* _Text for analysis_:
——

Dr. Herrmann: Yes. So, what I pass on to the oncology community is that underneath the breast is the heart on the left side on the chest, so it’s right there even if you don’t see it, and you should start thinking about it even before therapy. And I think a useful concept here is the multiple hit theory. And as far as underlying baseline cardiovascular risk factors, hypertension, diabetes, as you add all of these up, they can all reduce the cardiovascular reserve of the patient as they then undergo cancer therapy. So, that’s, I think, is the first step. To think about the patient-related risk factors and do they bring a lot to the table, and then what kind of therapies are we giving? Are we giving anthracyclines? Are we giving trastuzumab? So that’s the first important step. And if the risk factors add up, maybe not just by themselves but if they add up, then these patients should be followed with echocardiograms.
They should have a baseline echo so we know what the reference is because sometimes we’re in these scenarios where, lo and behold, the patients may develop symptoms or someone decides to check an echo right into the course of the chemotherapy and then it’s reduced and we don’t know, was that preexisting or not. And particularly for trastuzumab, we’ve tried to define those young, healthy females with no other risk factors who can forego these kinds of surveillance recommendations, but it’s really hard to do so.
So, we really feel that someone who goes on trastuzumab therapy, they should have a baseline and 3 months of the echocardiograms until they are completed with the chemotherapy. And then the American Society of Echocardiography would also recommend a 6-month follow-up in patients who had anthracyclines and trastuzumab, but then after that, after the 6- to 12-month period, there is really no guidance. And we do need these data as how to follow these breast cancer patients long term.
Dr. Shah: And we have the data for trastuzumab, but I expect that you would say be conservative. And also for patients who are only getting pertuzumab, still follow them with echocardiograms?
Dr. Herrmann: Yeah. It’s usually given in combination.
Dr. Shah: So, virtually all HER2-positive patients should get baseline echocardiograms and be followed up. And that seems like a big change.

——

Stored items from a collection
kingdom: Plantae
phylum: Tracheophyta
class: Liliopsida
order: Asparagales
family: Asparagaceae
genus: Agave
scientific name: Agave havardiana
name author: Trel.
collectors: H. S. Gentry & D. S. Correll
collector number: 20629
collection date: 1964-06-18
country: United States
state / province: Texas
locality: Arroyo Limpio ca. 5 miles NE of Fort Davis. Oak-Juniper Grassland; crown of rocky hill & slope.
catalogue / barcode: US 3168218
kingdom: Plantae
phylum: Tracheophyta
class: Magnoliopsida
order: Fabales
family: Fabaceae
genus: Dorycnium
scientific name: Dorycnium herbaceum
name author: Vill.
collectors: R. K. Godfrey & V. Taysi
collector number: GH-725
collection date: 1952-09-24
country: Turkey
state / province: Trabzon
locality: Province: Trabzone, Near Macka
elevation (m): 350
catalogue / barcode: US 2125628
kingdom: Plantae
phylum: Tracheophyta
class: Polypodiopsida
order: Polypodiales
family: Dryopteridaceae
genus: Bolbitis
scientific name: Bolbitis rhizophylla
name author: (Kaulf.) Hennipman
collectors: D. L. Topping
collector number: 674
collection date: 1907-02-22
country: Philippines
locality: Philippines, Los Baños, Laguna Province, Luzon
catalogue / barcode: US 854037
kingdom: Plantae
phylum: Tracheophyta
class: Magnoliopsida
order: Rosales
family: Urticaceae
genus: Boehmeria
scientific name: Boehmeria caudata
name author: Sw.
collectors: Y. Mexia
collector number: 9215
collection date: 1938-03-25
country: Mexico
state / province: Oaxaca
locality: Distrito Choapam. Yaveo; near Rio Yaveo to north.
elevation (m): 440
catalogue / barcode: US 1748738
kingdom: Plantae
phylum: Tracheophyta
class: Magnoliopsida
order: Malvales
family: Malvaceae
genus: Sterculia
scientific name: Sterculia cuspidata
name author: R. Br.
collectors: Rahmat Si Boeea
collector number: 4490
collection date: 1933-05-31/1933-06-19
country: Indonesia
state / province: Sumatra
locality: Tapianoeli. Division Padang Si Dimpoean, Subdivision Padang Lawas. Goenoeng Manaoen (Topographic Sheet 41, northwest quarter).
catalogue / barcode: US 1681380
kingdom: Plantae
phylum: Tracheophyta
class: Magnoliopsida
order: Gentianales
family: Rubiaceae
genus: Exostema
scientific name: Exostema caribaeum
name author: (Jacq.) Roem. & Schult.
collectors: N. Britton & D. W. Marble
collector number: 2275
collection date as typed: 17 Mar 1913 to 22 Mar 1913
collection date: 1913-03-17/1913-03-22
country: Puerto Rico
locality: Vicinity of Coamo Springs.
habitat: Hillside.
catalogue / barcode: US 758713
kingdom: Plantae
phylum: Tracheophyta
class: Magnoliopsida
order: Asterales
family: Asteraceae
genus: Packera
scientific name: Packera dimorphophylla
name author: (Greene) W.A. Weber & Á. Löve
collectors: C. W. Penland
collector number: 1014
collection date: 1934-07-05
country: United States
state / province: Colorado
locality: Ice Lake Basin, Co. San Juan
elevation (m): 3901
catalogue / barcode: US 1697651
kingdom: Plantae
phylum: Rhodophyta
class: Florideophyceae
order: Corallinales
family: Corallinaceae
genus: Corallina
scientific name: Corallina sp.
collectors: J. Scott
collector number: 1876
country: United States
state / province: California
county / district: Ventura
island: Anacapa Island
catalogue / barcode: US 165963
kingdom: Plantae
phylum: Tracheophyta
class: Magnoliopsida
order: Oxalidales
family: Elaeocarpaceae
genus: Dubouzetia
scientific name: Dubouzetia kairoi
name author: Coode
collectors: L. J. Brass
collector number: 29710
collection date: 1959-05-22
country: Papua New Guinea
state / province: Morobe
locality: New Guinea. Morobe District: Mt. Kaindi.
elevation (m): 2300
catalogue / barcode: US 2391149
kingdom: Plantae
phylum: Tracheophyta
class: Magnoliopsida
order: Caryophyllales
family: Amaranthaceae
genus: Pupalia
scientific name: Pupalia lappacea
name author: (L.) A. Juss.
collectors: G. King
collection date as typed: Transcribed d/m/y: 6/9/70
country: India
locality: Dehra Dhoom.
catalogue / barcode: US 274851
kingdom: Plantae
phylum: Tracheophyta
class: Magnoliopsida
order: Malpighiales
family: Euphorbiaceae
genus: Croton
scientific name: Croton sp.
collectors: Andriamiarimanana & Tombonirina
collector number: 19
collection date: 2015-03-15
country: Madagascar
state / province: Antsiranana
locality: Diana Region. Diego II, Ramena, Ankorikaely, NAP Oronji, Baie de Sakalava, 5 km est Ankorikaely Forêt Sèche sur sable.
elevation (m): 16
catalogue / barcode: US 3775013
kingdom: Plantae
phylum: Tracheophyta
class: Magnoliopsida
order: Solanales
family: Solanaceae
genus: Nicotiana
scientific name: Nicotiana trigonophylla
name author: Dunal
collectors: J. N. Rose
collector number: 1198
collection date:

——

* _Problem set_:
1. Copy the cardio-oncology discussion again, starting at "Dr. Shah: And" and ending at "them with echocardiograms?", and swap "pertuzumab" for "lapatinib".
2. Pick up the cardio-oncology discussion after its final line and carry the conversation forward.

* _Answers by item_:
1.
Dr. Shah: And we have the data for trastuzumab, but I expect that you would say be conservative. And also for patients who are only getting lapatinib, still follow them with echocardiograms?

2.
Dr. Herrmann: Yeah, and it’s also, we’re integrating in these echocardiograms, strain analyses. And there is some data showing that this would indicate at least three months earlier if someone is in the direction a drop of ejection fraction. And obviously, the goal is to detect this, and to avoid that they progress further to heart failure symptoms but no one knows how to react to an abnormal strain.
So, what do you advise? So, if you’re in that situation, would you say stop therapy, start cardiovascular medications, or just don’t do anything? Just wait until EF drops?
We’re now starting a clinical trial, NIH funded, at Mayo. It’s called TACTIC because we really don’t know the right tactic for these patients. It will have three arms. One will be the standard, which is wait and see right now until the EF drops. The comparator group, one comparator group is reacting to an abnormal strain or high sensitive troponin elevation. And the first arm is to use just a preemptive approach, to assume that these patients are at risk and we’re not really able to accurately tell. So, carvedilol is the intervention. And then we also try to address not only these two questions, do we need prevention for trastuzumab cardiotoxicity as that reached more attention now, and when do we start it, but also when do we stop it because patients ask.
I mean, I’m done with my cancer therapy, presumably, what I’ve told you earlier, the risk period is over, but can we stop it, but then we have all these other registry-based data indicating that the risk might persist. So, the study will also look at another year or not of carvedilol therapy after everything is said and done and thought to be good.